Вошли трое, освободили его от пут, врезавшихся в кожу, зло дергая за веревки и причиняя ему боль. С опаской попятились и закрыли дверь.
Игорь сел, разминая распухшие кисти и ступни. Лодыжки были истерты в кровь.
«Я мученик, – думал он спьяну, – святой апостол. А эти – слуги антихристовы».
Затем он прилег, проспал в пьяном бреду часик. Проснулся от сильных позывов. Не стал звать, чтобы вывели в туалет. Сел посреди камеры и навалил большую зловонную кучу.
«Вот вам, педерасты вонючие, жрите!» – со злорадством подумал он, натянул трусы и, повалившись на лавку, захрапел.
Проснулся оттого, что кто-то пнул его. Рядом стоял мент и матерился. Пришла уборщица, ругала его, засранца, на все лады, но дерьмо все же убрала.
Вскоре в камеру вошел офицер – Игорь сразу понял, что это хозяин вытрезвиловки. Офицер, благожелательно поглядывая на опухшего, воняющего дерьмом нарушителя, завел с ним разговор.
– Как же вы так, Игорь Алексеевич, ай-ай-ай.
– А что ваши уроды ко мне привязались. Избили меня, чуть инвалидом не сделали своими веревками, палачи! Садисты!
– Ну, вы же сами буянить начали, хулиганили.

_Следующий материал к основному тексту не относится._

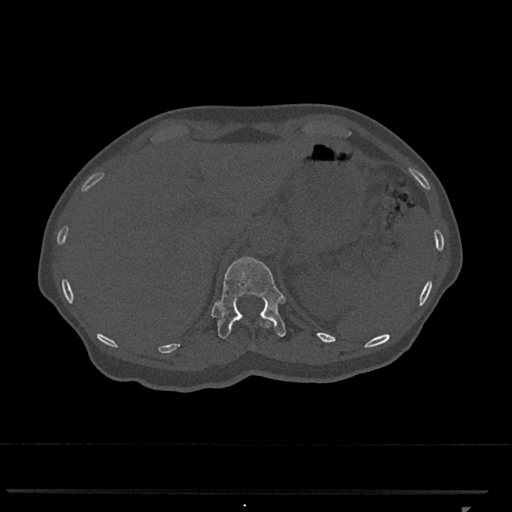
CT including the spine, one axial slice. Slice 476 of 793 in the series (ordered by position). Reconstruction kernel Br40s/3. Bone window (W 1800 / L 400 HU). 0.5 mm slice thickness. 512 × 512 image matrix. Female patient, age 62 years. Case-level facts recorded for this patient, not image findings: primary cancer: renal.
Annotated regions visible in this slice (semi-automatic segmentation, software-assisted and operator-edited):
- T11 vertebra: bounding box (x1, y1, x2, y2) in pixels: (261, 322, 271, 328)
- T12 vertebra: (216, 257, 286, 338)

– Послушай, майор… ты же майор?
Тот кивнул – впоследствии Игорь не раз удивлялся своей прозорливости, он даже не взглянул на погоны собеседника.
– Какого хрена меня здесь держите? Ты знаешь, где я работаю?
– В мэрии, помощником главы администрации города, – кивнул мент, – у вас при себе удостоверение оказалось.
– Ну, а тогда какого… я ведь не преступник, не бродяга, согласен?..
– Потому вас и определили в отдельную камеру, – вежливо ответил тот.
– Мне пора домой, – хмуро заявил Игорь.
– Утром вас и отвезут.
И майор вышел.
Игорю ничего не оставалось, как лечь и заснуть.